-------- SUPPLIED MATERIAL --------

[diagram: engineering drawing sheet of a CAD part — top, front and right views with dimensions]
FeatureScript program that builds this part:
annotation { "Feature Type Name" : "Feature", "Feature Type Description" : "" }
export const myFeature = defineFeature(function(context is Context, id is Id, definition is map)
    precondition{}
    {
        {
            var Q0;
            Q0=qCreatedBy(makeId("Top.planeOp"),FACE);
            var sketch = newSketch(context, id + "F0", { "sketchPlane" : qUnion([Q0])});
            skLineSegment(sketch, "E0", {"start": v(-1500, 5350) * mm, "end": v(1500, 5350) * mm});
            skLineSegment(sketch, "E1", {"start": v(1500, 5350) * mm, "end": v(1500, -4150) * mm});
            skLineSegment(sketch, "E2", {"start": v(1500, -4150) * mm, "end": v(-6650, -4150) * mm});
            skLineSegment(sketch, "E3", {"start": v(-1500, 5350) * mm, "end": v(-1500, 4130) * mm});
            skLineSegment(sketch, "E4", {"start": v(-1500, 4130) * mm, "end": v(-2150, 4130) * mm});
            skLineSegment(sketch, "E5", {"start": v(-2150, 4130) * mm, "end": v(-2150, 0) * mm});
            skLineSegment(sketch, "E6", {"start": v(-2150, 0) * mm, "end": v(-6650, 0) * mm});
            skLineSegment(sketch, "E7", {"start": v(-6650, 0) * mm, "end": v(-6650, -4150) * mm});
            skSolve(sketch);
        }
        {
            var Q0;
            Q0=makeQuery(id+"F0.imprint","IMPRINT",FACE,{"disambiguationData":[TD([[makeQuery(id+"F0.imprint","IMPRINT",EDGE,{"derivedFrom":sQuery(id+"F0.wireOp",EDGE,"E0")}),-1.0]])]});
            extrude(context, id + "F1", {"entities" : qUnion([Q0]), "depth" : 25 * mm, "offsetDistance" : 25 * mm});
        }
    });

--------
-------- SUPPLIED MATERIAL --------

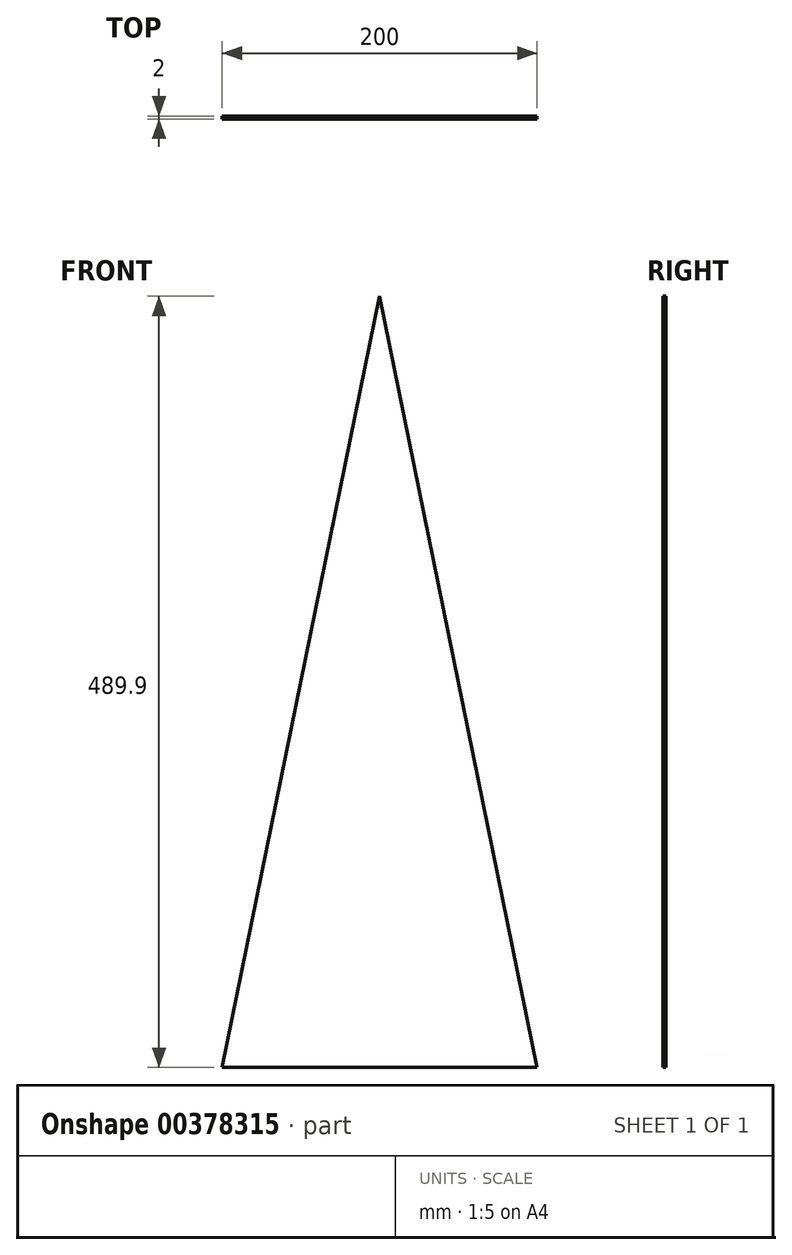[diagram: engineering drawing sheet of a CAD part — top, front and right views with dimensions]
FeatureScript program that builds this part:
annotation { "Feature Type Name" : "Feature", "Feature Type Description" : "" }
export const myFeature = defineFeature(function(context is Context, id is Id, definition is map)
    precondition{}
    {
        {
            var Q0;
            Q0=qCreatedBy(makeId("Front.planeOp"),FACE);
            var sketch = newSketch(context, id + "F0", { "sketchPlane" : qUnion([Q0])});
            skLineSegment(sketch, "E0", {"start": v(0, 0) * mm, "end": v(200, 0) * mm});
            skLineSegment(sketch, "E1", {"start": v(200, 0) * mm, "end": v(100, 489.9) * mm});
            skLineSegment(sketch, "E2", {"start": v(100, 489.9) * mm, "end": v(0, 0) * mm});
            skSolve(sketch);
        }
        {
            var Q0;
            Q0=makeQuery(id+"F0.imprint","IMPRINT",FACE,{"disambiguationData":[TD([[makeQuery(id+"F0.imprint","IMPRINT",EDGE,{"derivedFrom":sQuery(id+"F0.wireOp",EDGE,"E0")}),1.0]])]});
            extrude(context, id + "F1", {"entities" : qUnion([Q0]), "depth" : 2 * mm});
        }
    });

--------

Pick out and copy every line in the records that contains the string "entities".

- [CORRECT RESPONSE]
            extrude(context, id + "F1", {"entities" : qUnion([Q0]), "depth" : 25 * mm, "offsetDistance" : 25 * mm});
            extrude(context, id + "F1", {"entities" : qUnion([Q0]), "depth" : 2 * mm});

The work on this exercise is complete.